My guess is, that is why we have wars...we have greedy people...we have corrupt officials and we have policies...rules...laws like for example against racial discrimination.

In addition, because of insensitivity of others we have posters like NO SMOKING HERE! NO SMOKING THERE! DON'T THROW GARBAGE HERE! THERE! No Hunting here, No Tresspassing there...No Fishing Here...and some school we also have big letters saying: DISRESPECT is ZERO TOLERANCE.

What can i say...

Jena Isle said...

Hello Darbs,

Wow, you've contributed significantly to the topic. I agree that parents and family are a major factor to raisin a child to be sensitive. As he grows older, environment also takes part in molding his personality.

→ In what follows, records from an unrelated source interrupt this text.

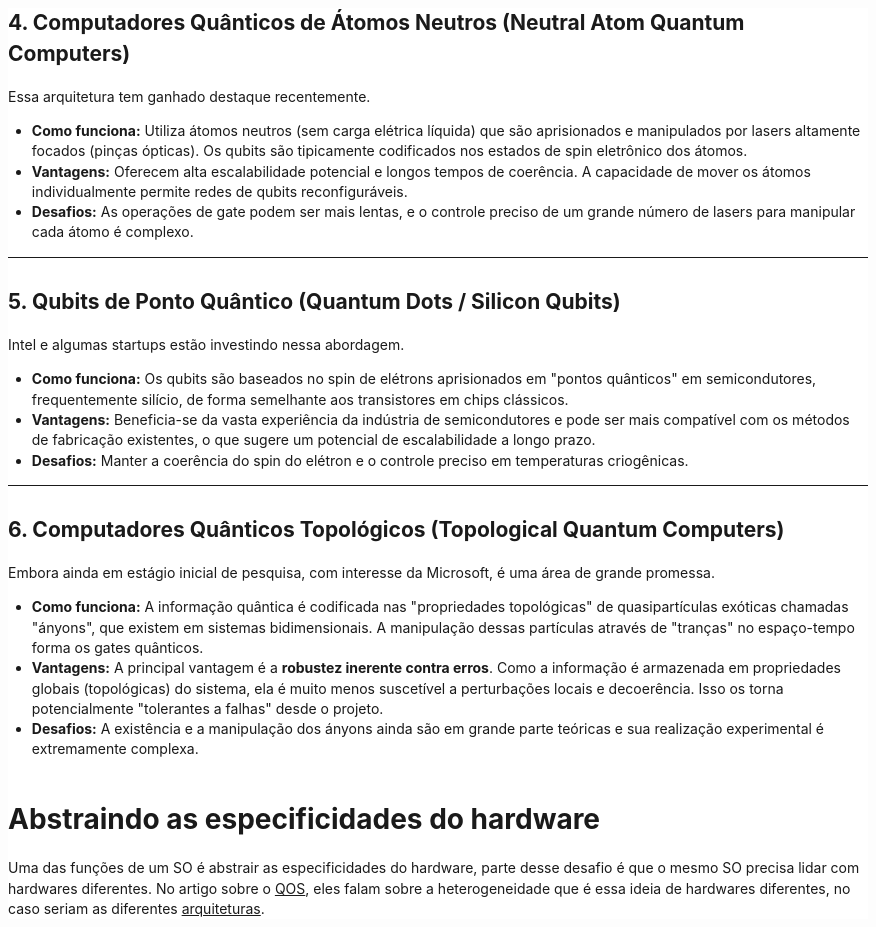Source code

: 
## **4\. Computadores Quânticos de Átomos Neutros (Neutral Atom Quantum Computers)**

Essa arquitetura tem ganhado destaque recentemente.

* **Como funciona:** Utiliza átomos neutros (sem carga elétrica líquida) que são aprisionados e manipulados por lasers altamente focados (pinças ópticas). Os qubits são tipicamente codificados nos estados de spin eletrônico dos átomos.  
* **Vantagens:** Oferecem alta escalabilidade potencial e longos tempos de coerência. A capacidade de mover os átomos individualmente permite redes de qubits reconfiguráveis.  
* **Desafios:** As operações de gate podem ser mais lentas, e o controle preciso de um grande número de lasers para manipular cada átomo é complexo.

---

## **5\. Qubits de Ponto Quântico (Quantum Dots / Silicon Qubits)**

Intel e algumas startups estão investindo nessa abordagem.

* **Como funciona:** Os qubits são baseados no spin de elétrons aprisionados em "pontos quânticos" em semicondutores, frequentemente silício, de forma semelhante aos transistores em chips clássicos.  
* **Vantagens:** Beneficia-se da vasta experiência da indústria de semicondutores e pode ser mais compatível com os métodos de fabricação existentes, o que sugere um potencial de escalabilidade a longo prazo.  
* **Desafios:** Manter a coerência do spin do elétron e o controle preciso em temperaturas criogênicas.

---

## **6\. Computadores Quânticos Topológicos (Topological Quantum Computers)**

Embora ainda em estágio inicial de pesquisa, com interesse da Microsoft, é uma área de grande promessa.

* **Como funciona:** A informação quântica é codificada nas "propriedades topológicas" de quasipartículas exóticas chamadas "ányons", que existem em sistemas bidimensionais. A manipulação dessas partículas através de "tranças" no espaço-tempo forma os gates quânticos.  
* **Vantagens:** A principal vantagem é a **robustez inerente contra erros**. Como a informação é armazenada em propriedades globais (topológicas) do sistema, ela é muito menos suscetível a perturbações locais e decoerência. Isso os torna potencialmente "tolerantes a falhas" desde o projeto.  
* **Desafios:** A existência e a manipulação dos ányons ainda são em grande parte teóricas e sua realização experimental é extremamente complexa.

# **Abstraindo as especificidades do hardware**

Uma das funções de um SO é abstrair as especificidades do hardware, parte desse desafio é que o mesmo SO precisa lidar com hardwares diferentes. No artigo sobre o [QOS](#qos:-a-quantum-operating-system), eles falam sobre a heterogeneidade que é essa ideia de hardwares diferentes, no caso seriam as diferentes [arquiteturas](#os-principais-tipos-de-arquiteturas-de-computadores-quânticos).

Bullies will always be a part of schooling. Some even are not aware they're doing this. A positive approach based on the existing facts should be utilized.

I also wonder at times why people should be given rules even in very simple things: like don't throw garbage, etc. when it is just common sense that one should be responsible for your own litter.

If we only be more considerate and sensitive to the needs of others and be totally aware of the rule of karma, then perhaps we could be more selfless and loving of other people.

Thanks Darbs for dropping by.

Jena Isle said...

That should read:

"...when it is just common sense that one should be responsible for ONE'S own litter."